→ **読む文章**:
![松村由利子さん](/common/uploads/2020_02/watashi01_1.jpg)
エネルギー史を考える
真っ暗な森の中に、ほっとりと明かりが見える。たき火だ。暖かな炎に引き寄せられるように近づく─。火と親しむようになって間もない、遥か昔の祖先の暮らしを想像しながら、一語ずつ探るように、この本を書いた。
きっかけは、二〇一一年の東日本大震災と原発事故だ。私はその少し前まで二十年余り新聞記者として働き、原子力行政の取材にも携わった。だから、原子炉建屋から煙が上る映像をテレビで見た時は、「自分もこの事故に荷担した一人だ」と恐ろしさに身が震えた。
震災後に旧知の編集者と会って真っ先に話したのは、「これから私たちは、子どもたちにどんな未来を手渡せるのだろう」ということだった。電気に頼りきった生活の危うさ、原子力発電に伴う放射性廃棄物の処分問題、悪化する一方の地球環境……。
語り合ううちに、「子どものためのエネルギー史」のような絵本ができたらいいね、という話になった。試行錯誤が始まった。エネルギー消費を抑える「エコライフのすすめ」みたいなストーリーを考えた時期もあれば、「人類って、自然から収奪し続けてきたんだなぁ」と落ち込むこともあった。

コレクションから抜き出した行
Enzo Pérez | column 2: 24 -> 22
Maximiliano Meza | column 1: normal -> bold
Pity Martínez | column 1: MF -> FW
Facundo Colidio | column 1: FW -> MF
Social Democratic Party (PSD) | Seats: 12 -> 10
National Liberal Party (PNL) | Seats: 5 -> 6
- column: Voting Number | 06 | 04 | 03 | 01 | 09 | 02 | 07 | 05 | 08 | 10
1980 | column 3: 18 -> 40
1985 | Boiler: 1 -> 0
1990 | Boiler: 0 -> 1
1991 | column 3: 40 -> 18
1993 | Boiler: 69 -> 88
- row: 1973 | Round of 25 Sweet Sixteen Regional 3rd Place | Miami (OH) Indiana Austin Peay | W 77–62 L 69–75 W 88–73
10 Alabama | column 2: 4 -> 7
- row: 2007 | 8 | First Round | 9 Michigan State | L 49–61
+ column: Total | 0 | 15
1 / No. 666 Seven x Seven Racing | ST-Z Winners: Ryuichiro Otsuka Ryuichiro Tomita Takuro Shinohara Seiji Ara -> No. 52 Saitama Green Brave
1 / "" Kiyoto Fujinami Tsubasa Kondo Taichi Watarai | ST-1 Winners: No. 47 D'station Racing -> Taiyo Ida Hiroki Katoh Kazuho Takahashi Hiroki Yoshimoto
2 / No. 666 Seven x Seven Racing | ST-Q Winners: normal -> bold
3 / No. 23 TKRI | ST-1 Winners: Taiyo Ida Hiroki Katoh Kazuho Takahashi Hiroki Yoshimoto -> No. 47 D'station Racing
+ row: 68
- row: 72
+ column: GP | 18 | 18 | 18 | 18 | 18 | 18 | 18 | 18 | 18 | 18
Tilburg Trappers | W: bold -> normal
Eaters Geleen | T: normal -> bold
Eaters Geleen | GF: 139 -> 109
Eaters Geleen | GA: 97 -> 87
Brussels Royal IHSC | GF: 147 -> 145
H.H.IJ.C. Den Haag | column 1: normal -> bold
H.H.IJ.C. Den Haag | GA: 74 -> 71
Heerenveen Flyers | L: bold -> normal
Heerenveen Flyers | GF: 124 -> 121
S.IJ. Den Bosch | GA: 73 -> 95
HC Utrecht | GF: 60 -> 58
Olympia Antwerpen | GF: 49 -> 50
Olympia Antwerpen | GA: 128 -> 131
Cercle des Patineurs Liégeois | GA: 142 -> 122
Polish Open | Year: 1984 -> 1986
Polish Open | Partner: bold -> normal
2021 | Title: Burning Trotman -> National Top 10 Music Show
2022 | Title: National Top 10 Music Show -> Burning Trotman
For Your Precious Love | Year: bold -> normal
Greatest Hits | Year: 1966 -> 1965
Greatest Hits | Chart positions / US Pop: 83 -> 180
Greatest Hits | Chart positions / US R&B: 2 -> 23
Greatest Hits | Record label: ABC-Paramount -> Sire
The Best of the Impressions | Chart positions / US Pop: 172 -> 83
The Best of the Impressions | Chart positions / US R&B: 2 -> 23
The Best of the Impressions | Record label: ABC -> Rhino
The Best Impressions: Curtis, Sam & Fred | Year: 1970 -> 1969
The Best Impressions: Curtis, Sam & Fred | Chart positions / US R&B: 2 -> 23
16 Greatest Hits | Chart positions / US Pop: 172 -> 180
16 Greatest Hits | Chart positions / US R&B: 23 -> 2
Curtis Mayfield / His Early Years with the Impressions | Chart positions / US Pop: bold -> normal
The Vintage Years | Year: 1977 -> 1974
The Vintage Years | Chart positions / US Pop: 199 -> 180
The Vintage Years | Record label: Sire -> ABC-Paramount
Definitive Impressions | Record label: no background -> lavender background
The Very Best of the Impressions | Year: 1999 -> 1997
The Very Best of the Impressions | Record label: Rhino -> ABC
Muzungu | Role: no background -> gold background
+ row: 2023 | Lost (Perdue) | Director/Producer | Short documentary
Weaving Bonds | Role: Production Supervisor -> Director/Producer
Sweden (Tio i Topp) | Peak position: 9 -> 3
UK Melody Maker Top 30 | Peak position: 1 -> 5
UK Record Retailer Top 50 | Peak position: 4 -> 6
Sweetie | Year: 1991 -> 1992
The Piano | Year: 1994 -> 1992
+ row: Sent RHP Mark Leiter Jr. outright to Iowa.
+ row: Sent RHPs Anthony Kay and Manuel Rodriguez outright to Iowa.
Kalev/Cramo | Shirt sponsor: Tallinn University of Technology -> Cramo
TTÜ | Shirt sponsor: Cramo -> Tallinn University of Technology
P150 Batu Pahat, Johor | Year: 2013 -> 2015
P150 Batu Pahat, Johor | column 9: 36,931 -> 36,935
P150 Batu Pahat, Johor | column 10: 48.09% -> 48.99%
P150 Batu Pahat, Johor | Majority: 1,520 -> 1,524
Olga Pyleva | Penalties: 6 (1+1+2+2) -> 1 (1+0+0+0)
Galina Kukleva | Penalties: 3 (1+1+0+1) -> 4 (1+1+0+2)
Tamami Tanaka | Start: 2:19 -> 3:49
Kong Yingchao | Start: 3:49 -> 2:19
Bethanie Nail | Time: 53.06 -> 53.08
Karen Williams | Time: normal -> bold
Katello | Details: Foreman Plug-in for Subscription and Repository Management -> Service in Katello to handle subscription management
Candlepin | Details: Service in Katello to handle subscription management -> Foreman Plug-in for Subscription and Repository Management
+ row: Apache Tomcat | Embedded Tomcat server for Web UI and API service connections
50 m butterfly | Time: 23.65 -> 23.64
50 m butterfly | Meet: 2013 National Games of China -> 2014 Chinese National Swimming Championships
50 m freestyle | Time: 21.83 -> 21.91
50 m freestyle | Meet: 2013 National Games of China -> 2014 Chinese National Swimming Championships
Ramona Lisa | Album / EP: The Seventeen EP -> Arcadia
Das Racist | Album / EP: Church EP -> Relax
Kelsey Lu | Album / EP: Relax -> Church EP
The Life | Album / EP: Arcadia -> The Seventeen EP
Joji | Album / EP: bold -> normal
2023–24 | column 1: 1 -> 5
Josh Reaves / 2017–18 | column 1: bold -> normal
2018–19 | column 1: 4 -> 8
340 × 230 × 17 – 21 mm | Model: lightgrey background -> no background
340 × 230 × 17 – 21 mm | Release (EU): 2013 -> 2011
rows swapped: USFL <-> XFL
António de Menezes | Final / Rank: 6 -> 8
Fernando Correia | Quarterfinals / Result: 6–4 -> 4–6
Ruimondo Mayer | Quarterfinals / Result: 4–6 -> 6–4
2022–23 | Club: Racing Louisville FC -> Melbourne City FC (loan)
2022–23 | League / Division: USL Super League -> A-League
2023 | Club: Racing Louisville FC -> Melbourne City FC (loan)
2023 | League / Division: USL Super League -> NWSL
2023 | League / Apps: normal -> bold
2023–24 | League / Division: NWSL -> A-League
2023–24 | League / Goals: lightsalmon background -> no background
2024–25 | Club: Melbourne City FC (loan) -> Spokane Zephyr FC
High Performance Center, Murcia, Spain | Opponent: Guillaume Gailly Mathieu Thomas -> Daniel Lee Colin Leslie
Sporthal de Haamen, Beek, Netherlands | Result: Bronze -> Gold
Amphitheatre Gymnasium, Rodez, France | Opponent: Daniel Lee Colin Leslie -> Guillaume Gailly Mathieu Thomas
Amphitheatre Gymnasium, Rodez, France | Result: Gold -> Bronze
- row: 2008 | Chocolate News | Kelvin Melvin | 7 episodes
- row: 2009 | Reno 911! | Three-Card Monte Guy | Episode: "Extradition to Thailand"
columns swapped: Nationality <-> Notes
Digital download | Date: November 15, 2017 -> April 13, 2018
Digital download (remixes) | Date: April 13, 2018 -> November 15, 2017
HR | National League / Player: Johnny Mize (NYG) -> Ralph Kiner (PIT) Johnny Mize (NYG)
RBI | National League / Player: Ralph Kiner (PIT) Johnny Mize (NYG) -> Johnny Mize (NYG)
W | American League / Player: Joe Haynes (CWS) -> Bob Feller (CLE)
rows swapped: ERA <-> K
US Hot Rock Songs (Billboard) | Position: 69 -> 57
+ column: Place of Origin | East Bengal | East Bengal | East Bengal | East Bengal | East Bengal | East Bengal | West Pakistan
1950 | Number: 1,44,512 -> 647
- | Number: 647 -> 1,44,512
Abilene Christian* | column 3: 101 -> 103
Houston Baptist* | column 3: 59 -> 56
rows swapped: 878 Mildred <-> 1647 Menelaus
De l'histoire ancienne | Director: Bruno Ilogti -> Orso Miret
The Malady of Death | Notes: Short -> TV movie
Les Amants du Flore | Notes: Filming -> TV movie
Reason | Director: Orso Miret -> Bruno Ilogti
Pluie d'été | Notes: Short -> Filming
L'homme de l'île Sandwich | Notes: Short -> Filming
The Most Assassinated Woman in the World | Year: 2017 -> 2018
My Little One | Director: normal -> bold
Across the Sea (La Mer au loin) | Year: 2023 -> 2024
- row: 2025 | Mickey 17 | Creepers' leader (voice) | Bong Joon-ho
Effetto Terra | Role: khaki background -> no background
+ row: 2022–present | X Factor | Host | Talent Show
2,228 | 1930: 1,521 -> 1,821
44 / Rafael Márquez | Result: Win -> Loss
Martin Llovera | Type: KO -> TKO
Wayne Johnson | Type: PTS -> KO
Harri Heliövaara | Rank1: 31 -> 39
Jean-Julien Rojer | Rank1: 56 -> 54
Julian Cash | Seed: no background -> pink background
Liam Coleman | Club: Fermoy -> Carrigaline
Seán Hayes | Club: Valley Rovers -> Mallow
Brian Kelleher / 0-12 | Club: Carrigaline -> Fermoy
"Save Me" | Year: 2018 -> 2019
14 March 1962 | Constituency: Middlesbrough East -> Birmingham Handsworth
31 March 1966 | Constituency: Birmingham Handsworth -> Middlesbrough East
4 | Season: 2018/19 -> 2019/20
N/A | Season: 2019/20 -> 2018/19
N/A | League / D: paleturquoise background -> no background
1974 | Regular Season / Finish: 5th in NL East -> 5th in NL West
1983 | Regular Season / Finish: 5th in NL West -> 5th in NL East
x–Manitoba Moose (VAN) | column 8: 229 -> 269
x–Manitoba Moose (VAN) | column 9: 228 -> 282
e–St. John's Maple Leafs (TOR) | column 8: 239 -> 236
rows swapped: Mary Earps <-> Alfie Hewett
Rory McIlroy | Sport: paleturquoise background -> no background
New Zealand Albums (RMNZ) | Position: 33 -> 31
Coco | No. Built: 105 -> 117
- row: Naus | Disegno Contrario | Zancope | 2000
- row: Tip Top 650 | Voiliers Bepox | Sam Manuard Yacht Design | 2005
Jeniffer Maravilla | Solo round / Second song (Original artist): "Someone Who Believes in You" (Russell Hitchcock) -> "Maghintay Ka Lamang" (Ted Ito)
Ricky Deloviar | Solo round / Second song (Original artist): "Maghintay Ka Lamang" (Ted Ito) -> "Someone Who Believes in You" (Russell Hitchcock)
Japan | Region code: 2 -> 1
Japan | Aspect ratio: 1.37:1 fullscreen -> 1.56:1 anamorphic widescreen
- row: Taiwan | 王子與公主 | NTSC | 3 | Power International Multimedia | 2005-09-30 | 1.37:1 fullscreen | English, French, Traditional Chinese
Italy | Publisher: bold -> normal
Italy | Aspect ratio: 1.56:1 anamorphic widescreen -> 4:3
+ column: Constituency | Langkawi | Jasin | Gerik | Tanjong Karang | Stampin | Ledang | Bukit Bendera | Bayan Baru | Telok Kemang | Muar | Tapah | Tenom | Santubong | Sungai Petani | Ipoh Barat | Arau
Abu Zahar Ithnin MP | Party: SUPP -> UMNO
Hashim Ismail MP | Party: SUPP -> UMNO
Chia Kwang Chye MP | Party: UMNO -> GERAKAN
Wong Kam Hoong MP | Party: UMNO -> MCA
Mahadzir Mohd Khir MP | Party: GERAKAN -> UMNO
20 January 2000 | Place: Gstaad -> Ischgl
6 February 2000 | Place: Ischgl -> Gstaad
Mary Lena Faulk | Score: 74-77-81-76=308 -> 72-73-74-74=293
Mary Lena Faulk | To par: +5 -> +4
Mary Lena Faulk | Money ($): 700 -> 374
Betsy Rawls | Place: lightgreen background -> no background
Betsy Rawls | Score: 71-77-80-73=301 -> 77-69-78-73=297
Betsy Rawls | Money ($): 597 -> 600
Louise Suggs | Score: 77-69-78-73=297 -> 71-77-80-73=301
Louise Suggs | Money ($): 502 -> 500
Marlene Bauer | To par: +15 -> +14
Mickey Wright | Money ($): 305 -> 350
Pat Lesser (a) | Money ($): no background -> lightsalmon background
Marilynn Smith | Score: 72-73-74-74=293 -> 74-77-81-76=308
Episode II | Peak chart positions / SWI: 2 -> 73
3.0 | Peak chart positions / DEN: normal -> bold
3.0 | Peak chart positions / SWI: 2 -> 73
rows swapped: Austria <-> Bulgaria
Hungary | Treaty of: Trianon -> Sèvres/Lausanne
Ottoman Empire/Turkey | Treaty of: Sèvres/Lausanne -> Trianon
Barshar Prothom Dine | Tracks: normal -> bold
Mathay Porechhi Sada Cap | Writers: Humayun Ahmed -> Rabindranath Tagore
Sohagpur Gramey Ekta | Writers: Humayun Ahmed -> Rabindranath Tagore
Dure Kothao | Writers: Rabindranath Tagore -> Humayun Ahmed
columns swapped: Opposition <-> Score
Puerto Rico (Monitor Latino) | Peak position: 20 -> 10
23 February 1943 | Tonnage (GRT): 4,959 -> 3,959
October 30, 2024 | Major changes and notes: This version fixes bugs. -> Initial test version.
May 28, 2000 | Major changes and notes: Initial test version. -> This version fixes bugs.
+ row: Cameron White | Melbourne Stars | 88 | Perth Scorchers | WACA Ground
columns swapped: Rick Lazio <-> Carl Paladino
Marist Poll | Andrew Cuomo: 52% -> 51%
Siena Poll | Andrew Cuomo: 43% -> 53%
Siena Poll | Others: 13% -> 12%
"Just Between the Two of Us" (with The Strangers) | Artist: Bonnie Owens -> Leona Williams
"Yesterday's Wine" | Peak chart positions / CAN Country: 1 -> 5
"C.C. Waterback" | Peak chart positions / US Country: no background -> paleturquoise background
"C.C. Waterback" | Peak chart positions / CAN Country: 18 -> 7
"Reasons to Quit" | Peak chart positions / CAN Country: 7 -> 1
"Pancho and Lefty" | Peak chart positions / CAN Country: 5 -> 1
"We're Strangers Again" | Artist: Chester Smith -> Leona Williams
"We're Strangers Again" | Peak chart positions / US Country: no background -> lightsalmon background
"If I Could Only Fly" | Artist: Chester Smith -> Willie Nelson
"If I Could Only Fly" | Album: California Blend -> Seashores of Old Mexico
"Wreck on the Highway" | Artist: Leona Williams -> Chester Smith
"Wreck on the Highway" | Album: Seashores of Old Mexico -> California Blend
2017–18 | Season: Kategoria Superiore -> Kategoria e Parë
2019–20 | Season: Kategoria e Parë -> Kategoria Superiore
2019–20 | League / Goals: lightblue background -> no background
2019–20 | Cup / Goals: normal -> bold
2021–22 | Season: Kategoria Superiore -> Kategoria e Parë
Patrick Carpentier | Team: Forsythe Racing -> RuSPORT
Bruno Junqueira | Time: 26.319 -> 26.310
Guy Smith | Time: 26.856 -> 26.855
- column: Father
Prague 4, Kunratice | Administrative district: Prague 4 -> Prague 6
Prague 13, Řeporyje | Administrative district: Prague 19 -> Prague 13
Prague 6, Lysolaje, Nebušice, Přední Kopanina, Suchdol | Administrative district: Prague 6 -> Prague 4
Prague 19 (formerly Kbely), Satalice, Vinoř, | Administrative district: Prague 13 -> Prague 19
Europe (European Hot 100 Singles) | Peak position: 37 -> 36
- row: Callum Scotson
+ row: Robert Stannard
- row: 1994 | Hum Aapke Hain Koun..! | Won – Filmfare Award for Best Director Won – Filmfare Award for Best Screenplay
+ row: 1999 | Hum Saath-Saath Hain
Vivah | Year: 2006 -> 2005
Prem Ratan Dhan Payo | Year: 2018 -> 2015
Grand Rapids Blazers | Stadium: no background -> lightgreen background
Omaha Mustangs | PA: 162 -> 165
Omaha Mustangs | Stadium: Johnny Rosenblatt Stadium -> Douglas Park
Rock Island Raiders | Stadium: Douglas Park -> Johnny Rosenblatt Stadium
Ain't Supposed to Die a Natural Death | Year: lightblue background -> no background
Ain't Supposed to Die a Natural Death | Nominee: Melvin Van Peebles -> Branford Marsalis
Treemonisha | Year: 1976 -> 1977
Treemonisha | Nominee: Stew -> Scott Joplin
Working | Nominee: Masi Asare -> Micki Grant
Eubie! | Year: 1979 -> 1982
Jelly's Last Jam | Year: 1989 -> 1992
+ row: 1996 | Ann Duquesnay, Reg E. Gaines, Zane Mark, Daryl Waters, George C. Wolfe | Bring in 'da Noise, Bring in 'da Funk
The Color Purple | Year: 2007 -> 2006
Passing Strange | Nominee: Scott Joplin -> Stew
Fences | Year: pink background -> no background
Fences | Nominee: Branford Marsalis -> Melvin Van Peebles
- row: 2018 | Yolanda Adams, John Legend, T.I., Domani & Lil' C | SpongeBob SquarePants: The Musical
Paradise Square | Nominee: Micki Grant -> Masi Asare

→ **やること**: エネルギー史についての文章で、筆者がこの本を書くきっかけになった出来事は何ですか。

→ **完全な解答**: 二〇一一年の東日本大震災と原発事故です。